The chart shows a critical level around $1,700. If ETH doesn't find buyers and stage a meaningful bounce at or above that zone today or in the next few sessions, there's very little standing between the current price and the $1,400 support cluster—a region that acted as major resistance-turned-support in early 2023.
That's roughly 25% below current levels if it touches the minimums from 2025, which is exactly what the prediction market is pricing in.
The Relative Strength Index, or RSI, sits at 34.26—in bear territory and approaching oversold. RSI measures overbought and oversold conditions on a scale of 0 to 100; readings below 30 typically signal a market that's been sold too hard too fast. We're not there yet, and a reading in the mid-30s doesn't automatically mean a bounce is coming. It just means sellers have had the wheel for a while, but there is room for a bigger dip before oversold levels show their effect.
The Average Directional Index, or ADX, reads 21.6—technically "weak" (the price is not dropping as fast as it was previously) but trending upward. ADX measures the strength of a trend regardless of direction; readings above 25 confirm an actual trend is developing. The fact that it's creeping toward that threshold while the price of ETH is falling is not encouraging for traders.
The EMAs—Exponential Moving Averages—paint a complicated picture. The chart still shows the 50-day moving average above the 200-day, technically a "golden cross" on the long timeframe. But ETH is trading well below both averages right now, which means those levels are acting as resistance, not support. Price has to fight uphill just to get back to neutral. The 50-day EMA sits around $2,194, and the 200-day is near $2,510. Both are ceilings, not floors, at current prices.
The gap between both EMAs is closing fast, which could potentially end up in a “death cross”—the inverse of a golden cross and a textbook bearish indicator in technical analysis.
The Squeeze Momentum Indicator is on, firing with a momentum reading of -0.35. The Squeeze fires when volatility compresses—like a spring being coiled—and then measures which direction the energy releases. This hopium indicator may be a sign of prices compressing before a bounce, but it does not necessarily mean there will be a change of direction, only that right now there is a fight between bulls and bears that have stagnated prices.
Moon or doom? That is the question
The bull thesis from here is essentially a mean-reversion play. With RSI near 34, a squeeze in play, and ETH down roughly 60% from its all-time high, the argument is that the selling has been overdone and any macro relief—a softer-than-expected jobs report, a Fed pivot signal, or de-escalation in the Middle East—could trigger a sharp short-squeeze bounce. The $1,700 zone also represents a significant psychological level that bulls will attempt to defend.
There's also the Ethereum roadmap. The network's Glamsterdam upgrade, confirmed by the Ethereum Foundation for Q3 2026, targets a major gas limit expansion and 10,000 transactions per second on the layer-1 network. If institutional sentiment stabilizes around that catalyst, buying could return before prices get much worse. Some buyers may see the current discount as an opportunity rather than a warning.

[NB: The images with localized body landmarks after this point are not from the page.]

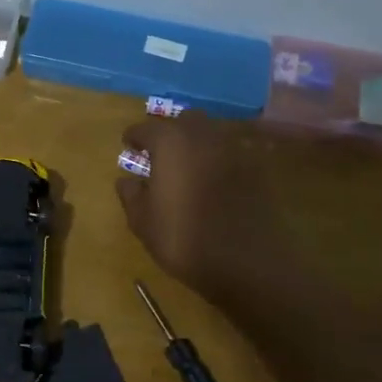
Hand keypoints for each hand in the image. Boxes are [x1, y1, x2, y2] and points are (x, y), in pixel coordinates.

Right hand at [115, 117, 288, 301]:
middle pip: (182, 121)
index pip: (145, 128)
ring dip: (195, 142)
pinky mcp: (255, 166)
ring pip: (210, 132)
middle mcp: (202, 135)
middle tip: (159, 153)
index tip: (129, 147)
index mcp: (170, 142)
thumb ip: (131, 195)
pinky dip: (217, 158)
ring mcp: (233, 148)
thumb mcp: (144, 222)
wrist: (248, 261)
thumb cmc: (184, 239)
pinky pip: (230, 152)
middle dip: (169, 132)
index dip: (134, 137)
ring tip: (187, 165)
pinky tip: (212, 179)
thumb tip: (126, 180)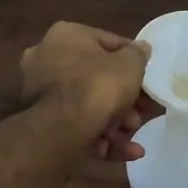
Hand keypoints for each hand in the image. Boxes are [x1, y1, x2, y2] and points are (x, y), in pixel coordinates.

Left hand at [20, 22, 157, 161]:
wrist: (61, 128)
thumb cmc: (98, 86)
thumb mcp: (130, 65)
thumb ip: (138, 55)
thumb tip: (141, 48)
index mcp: (65, 35)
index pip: (106, 42)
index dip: (131, 60)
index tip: (147, 76)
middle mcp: (46, 59)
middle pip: (95, 78)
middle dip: (123, 98)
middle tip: (142, 110)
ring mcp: (39, 93)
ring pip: (86, 105)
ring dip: (115, 121)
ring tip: (134, 132)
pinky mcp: (41, 123)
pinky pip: (77, 126)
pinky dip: (102, 139)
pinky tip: (130, 152)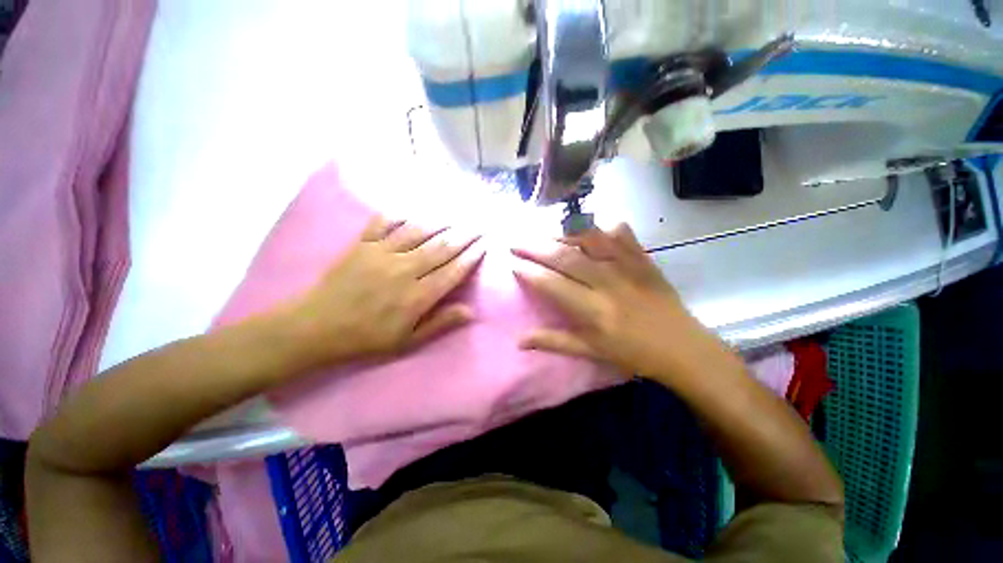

The problem with the bounce thesis is that none of the macro triggers are imminent, and the technicals aren't supporting a reversal yet. The 15-day ETF outflow streak for Ethereum is a sign of how the overall market feels. Institutional money leaving isn't a sentiment issue that resolves in one session—it reflects a broader rotation out of crypto and into AI equities, where earnings visibility is real and tangible in a way that ETH's network utility isn't, at least right now.
The chart structure is also working against buyers. ETH has printed lower highs and lower lows consistently. Every bounce attempt since breaking $2,500 has been capped and reversed. The $2,000 level, which had held as support for weeks, broke with conviction yesterday.
Ethereum price data. Image: Tradingview
The views and opinions expressed by the author are for informational purposes only and do not constitute financial, investment, or other advice.